Mr HUMPHRIES (continuing):
the major issue I was going to have to face as to why we should not deal with this issue in the way suggested?
Mr Hargreaves: We said it was silly.
MR HUMPHRIES: The arguments just were not there; so it is difficult to know what is the rationale. I heard the interjection that the motion is silly. Mr Speaker, I do not think that it is silly to confront Canberra bashing wherever it might occur. Canberra bashing is a problem that members opposite have been keen to put on the record whenever they have seen it occur on the part of the Liberal and National Party members of the federal government.
They have been very keen to attack it whenever they have seen it being uttered by people who are their political opponents. But, strangely, on this occasion they have a problem using the same logic, the same defensiveness of Canberra, when we are talking about an attack by members of the Australian Labor Party on Canberra. That is what this is, Mr Speaker; it is an attack on Canberra.
For example, to refer to providing funding for roads in the ACT as a sick joke, as did Mr Warren Snowdon, the member for the Northern Territory, is a reflection on Canberra. There is no other way that you can look at it. Again, I listened this morning waiting for a member of the opposition to explain how they interpreted these remarks to see what kindly spin they could place on those remarks and did not hear any, which I assume is a concession on the part of those opposite that there is no understanding of any appropriate message that might be taken out of these comments by the Leader of the Opposition and the member for the Northern Territory.
───
* **The task**
Extend the parliamentary speech about Canberra bashing with a few more paragraphs that pick up after its final sentence.

* **Material shown**
───
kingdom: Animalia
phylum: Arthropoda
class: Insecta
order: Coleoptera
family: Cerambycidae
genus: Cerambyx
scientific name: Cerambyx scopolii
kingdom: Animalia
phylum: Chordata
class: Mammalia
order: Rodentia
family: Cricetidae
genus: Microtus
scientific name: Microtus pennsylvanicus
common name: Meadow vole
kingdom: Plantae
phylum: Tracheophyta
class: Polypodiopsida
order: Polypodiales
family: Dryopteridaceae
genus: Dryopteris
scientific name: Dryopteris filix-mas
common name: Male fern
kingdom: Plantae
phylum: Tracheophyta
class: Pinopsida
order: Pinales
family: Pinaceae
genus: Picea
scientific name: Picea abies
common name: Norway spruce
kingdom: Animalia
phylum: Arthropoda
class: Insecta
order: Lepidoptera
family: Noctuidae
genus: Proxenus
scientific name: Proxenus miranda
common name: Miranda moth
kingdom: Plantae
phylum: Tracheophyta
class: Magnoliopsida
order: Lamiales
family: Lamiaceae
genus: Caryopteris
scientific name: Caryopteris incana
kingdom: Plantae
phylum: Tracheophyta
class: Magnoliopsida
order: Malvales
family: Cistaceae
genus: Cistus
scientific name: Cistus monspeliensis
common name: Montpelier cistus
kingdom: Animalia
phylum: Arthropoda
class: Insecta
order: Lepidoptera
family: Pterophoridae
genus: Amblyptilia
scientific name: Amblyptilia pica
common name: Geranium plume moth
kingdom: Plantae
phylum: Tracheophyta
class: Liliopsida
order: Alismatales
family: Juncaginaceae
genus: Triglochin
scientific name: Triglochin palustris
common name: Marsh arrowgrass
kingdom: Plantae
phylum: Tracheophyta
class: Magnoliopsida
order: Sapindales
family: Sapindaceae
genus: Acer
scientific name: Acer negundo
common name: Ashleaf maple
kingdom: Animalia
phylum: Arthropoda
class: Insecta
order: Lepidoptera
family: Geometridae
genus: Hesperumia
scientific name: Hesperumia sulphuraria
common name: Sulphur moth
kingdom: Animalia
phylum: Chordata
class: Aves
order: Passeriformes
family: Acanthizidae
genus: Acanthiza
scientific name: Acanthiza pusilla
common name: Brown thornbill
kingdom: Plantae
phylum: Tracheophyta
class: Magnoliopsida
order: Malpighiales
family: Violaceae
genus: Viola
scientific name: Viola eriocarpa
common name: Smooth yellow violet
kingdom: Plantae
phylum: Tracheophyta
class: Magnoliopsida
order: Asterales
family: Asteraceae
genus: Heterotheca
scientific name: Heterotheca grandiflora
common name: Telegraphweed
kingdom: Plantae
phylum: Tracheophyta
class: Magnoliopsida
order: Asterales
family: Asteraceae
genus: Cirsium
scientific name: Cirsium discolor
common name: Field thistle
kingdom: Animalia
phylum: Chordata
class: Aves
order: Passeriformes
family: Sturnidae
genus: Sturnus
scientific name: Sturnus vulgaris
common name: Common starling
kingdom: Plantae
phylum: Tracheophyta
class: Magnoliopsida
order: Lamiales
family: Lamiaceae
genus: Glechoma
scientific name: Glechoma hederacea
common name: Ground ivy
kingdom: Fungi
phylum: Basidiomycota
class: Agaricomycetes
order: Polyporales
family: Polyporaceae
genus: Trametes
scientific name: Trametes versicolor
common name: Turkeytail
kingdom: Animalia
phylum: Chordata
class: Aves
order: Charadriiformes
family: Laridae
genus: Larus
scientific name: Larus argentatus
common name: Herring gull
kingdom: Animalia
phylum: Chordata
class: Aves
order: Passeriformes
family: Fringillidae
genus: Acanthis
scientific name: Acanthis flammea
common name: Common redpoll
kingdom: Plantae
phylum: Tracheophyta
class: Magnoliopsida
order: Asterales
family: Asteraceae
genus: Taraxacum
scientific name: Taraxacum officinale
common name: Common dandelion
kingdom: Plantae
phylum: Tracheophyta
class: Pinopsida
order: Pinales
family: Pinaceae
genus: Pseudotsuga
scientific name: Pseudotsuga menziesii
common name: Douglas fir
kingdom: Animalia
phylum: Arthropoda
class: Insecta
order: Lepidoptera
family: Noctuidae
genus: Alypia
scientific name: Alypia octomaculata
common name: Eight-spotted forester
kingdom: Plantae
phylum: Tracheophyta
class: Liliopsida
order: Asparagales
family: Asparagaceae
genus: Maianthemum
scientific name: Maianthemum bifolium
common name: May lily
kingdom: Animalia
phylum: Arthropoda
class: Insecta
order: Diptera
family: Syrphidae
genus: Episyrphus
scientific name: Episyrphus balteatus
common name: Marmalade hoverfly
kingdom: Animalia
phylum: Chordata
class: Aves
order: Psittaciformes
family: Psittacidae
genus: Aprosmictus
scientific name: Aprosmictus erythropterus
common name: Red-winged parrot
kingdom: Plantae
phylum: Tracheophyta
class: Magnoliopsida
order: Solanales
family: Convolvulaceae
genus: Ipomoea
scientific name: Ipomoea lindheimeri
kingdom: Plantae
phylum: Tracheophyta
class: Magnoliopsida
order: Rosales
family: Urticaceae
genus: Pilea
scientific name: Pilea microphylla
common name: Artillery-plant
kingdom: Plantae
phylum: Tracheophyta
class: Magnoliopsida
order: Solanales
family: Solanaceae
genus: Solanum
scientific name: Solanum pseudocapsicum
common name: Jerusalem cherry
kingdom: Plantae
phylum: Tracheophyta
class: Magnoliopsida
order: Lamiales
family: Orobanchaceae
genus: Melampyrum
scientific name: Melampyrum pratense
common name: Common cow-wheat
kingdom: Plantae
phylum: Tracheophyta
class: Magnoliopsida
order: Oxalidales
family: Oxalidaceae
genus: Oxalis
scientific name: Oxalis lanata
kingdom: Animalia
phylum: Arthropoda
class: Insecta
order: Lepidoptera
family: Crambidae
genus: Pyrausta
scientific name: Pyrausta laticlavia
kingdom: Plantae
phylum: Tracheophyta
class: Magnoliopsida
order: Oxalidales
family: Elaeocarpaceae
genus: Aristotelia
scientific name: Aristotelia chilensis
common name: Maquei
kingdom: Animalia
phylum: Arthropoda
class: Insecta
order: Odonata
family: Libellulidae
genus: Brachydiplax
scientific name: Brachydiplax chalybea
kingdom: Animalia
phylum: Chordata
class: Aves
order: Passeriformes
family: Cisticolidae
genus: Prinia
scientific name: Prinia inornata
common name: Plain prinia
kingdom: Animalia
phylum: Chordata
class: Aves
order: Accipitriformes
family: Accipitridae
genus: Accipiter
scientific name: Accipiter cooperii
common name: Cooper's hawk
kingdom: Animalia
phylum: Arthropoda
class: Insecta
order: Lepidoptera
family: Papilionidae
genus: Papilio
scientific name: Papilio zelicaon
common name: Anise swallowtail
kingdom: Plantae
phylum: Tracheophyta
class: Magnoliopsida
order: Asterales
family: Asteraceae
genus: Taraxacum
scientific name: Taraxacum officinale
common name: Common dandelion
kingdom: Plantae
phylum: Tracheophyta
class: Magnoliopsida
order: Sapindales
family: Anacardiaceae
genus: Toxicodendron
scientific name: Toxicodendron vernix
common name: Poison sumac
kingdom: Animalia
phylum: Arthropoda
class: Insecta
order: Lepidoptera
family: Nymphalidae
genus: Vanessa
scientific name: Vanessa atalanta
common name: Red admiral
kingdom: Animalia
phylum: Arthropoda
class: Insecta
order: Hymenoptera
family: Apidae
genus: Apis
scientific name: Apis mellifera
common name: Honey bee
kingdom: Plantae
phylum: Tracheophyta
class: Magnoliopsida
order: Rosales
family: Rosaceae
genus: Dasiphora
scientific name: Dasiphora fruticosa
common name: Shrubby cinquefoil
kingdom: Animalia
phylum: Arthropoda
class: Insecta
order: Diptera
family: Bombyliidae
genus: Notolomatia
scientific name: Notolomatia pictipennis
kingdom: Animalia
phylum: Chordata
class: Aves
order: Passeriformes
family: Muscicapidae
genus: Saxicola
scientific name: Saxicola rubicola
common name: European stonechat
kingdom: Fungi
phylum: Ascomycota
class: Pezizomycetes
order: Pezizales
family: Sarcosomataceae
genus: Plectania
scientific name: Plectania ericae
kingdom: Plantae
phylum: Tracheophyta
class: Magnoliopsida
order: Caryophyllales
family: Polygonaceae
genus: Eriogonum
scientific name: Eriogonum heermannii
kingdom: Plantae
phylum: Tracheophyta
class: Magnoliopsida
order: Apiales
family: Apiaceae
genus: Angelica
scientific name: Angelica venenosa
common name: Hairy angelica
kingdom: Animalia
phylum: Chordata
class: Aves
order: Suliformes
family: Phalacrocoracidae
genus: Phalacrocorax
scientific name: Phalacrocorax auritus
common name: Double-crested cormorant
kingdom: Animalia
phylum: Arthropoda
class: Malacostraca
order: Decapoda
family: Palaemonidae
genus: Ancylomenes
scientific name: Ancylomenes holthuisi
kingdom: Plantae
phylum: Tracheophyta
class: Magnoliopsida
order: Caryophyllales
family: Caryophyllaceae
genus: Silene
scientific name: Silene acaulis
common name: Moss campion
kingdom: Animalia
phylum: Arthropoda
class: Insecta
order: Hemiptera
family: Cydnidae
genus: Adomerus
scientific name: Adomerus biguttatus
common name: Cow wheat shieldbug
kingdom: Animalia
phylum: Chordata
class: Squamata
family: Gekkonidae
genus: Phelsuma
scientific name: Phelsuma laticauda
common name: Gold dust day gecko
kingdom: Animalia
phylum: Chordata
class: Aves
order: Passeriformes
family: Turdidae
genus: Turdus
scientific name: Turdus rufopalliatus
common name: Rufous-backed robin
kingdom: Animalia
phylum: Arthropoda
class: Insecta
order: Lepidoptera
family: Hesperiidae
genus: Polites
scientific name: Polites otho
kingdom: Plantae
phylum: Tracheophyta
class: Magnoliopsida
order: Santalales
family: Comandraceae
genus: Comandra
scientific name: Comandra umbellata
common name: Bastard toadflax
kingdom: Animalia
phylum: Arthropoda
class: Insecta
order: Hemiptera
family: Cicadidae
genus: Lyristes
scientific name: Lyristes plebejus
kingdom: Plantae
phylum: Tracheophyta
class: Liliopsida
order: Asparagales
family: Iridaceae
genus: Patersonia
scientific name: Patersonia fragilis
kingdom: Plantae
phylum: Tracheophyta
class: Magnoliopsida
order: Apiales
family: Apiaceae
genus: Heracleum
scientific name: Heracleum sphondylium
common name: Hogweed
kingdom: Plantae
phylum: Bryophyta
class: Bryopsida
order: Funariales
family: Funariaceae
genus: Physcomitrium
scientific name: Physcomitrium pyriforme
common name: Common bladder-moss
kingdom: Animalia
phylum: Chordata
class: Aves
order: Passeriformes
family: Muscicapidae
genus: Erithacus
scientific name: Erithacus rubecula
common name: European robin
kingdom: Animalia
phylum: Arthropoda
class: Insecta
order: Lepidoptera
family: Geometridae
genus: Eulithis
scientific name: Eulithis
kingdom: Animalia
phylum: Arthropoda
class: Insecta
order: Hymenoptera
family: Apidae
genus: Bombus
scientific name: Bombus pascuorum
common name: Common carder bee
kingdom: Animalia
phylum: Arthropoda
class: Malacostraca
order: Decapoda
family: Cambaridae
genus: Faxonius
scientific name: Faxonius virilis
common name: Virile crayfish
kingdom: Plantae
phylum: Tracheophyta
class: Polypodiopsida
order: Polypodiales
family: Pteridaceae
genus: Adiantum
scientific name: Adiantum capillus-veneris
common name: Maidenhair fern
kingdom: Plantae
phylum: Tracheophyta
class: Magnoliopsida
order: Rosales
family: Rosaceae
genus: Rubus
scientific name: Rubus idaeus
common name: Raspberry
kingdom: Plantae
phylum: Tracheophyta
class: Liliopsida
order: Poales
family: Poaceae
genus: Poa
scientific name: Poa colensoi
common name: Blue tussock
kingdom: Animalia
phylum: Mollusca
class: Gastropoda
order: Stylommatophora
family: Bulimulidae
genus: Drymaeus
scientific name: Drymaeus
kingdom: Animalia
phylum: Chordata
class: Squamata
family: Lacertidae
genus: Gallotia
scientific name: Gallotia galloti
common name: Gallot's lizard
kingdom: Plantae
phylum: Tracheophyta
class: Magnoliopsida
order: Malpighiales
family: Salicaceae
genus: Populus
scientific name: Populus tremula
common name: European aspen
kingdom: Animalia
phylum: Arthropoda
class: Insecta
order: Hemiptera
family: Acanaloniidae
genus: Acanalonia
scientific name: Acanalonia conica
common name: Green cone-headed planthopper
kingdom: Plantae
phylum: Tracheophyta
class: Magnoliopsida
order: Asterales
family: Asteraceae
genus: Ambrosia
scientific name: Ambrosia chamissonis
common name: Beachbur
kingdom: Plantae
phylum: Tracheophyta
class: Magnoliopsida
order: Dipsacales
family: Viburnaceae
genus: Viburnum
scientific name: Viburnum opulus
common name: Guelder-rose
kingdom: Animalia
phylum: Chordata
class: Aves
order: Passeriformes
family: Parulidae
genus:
───
* **Reply to the exercise**
Mr Speaker, it is just disgraceful to describe funding for ACT roads in that way. I heard Mr Quinlan say that he considers, on the part of the ALP, that roads in the ACT are in an unsatisfactory state, that apparently roads need to be upgraded. We have agreed that there is a problem and, presumably, we have agreed that there is a response to that problem on the part of the federal government in actually producing some money. Should that not be welcomed by all of us here, and I assume that it is? Should it not, in turn, be a case of concern for us all if there are attacks on that process by members of the federal parliament, members potentially of a future government? It is a matter of great concern indeed.
Why is it that some members are not prepared to stand up for Canberra if it comes at a cost in political terms to them? Mr Speaker, people will not have any hesitation in saying that the Liberal Party in this place has been prepared to stand up for Canberra, even when it has meant coming into conflict with our federal colleagues on the hill. We have done that again and again.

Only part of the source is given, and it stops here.